City officials said staff at the Mae Bachur Animal Shelter did not tell potential adoption candidates that Trevor, a Rottweiler-shepherd cross, bit a young visitor while it was at the shelter. ((Humane Society Yukon))

As advocates in Whitehorse prepare a last-ditch effort to save a dog that city officials say is dangerous, several people have come forward claiming the dog attacked them.

Trevor, a Rottweiler-German shepherd cross, is due to be put down at the city dog pound after being accused of biting several people. City officials deemed Trevor to be a dangerous dog, meaning the animal has to be put down.

But the Yukon Supreme Court will hear arguments Thursday from advocates, including the Humane Society Yukon, which wants Trevor spared from euthanization and given a chance to be rehabilitated.

Staff members at the Mae Bachur Animal Shelter, run by the humane society, have maintained that Trevor never acted aggressively during his time in the shelter earlier this year.

'He just went berserk'

But court affidavits filed by people who know the dog suggest Trevor has attacked at least a half dozen people, with the most recent attack taking place in July.

"The attack was totally unprovoked from a dog that I thought was friendly. He just went berserk," Paul Sheridan, one of the individuals who filed affidavits against Trevor, told CBC News.

Sheridan said Trevor bit him last month, while he was visiting Matthew Allaby, the dog's owner at the time.

"I did not make any overt action toward the dog where he would feel that he was having to defend himself or his owner," he said.

"Like I say, it was totally unprovoked. I was stepping out of a truck when he attacked me."

Sheridan said he was severely bitten when he blocked the dog's attack with his forearm.

'Wild animal,' owner says of dog

That incident was the last straw for Allaby, who surrendered the dog to the city pound, according to an affidavit filed with the court.

In sworn statements, Allaby said Sheridan was the seventh friend or family member to be attacked by Trevor in just two months.

"He's fine one second, a wild animal the next," Allaby stated in court documents, describing Trevor's randomly aggressive behaviour.

Whitehorse bylaw officers rescued Trevor in January, after the dog was discovered with an undersized collar badly ingrown into his neck. Trevor was taken to the shelter, where staff and volunteers cared for him and described him as a friendly dog.

Trevor was adopted in May by Allaby's sister, who signed an adoption contract promising to return the dog to the shelter if she could not care for it.

But staff believe she gave Trevor to her brother, who claims he did not know about the dog's troubled past until after he called city bylaw officers to take Trevor off his hands.

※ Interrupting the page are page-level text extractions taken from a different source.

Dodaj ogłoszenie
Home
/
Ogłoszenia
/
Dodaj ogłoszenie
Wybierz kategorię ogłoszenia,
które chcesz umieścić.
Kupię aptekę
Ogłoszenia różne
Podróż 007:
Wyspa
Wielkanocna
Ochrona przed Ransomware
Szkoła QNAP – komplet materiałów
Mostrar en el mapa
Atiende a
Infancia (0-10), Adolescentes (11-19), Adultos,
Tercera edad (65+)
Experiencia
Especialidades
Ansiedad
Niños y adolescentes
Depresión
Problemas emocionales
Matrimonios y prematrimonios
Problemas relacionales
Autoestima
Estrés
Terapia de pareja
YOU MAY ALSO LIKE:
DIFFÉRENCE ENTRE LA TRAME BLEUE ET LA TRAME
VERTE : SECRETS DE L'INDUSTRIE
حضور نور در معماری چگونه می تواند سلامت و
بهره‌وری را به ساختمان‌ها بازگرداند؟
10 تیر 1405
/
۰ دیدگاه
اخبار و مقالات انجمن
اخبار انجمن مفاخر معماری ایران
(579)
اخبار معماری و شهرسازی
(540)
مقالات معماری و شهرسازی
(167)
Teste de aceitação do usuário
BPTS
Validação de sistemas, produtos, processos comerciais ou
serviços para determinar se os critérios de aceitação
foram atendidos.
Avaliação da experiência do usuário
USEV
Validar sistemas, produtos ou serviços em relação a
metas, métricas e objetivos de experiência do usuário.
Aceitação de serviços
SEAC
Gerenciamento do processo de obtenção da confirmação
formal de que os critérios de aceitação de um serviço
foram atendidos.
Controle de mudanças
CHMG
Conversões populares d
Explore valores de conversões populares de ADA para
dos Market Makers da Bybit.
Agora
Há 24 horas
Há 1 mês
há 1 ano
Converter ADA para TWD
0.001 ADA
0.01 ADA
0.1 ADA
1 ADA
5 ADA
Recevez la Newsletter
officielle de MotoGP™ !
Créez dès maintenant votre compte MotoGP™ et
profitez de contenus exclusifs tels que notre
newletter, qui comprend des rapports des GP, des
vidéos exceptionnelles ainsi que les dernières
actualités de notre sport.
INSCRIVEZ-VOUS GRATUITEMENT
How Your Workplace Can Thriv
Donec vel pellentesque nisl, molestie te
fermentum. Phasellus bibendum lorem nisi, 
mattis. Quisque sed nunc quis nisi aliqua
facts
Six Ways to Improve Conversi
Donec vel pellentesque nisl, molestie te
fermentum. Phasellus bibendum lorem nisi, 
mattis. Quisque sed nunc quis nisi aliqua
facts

Shelter neglected to warn adopters: city official

Whitehorse bylaw chief John Taylor said officials at the Mae Bachur Animal Shelter neglected to tell Trevor's new owners that the dog had bitten a child visitor to the shelter prior to his adoption.

Taylor said shelter staff not only ignored the city's orders to advise potential owners about that incident, but they also ignored orders to alert the city about Trevor's final placement.

The Yukon Humane Society must provide its submissions about the dog by Wednesday, in time for Thursday's court hearing.

In the meantime, Trevor remains at the city pound, where he's being kept under quarantine to ensure he's not rabid.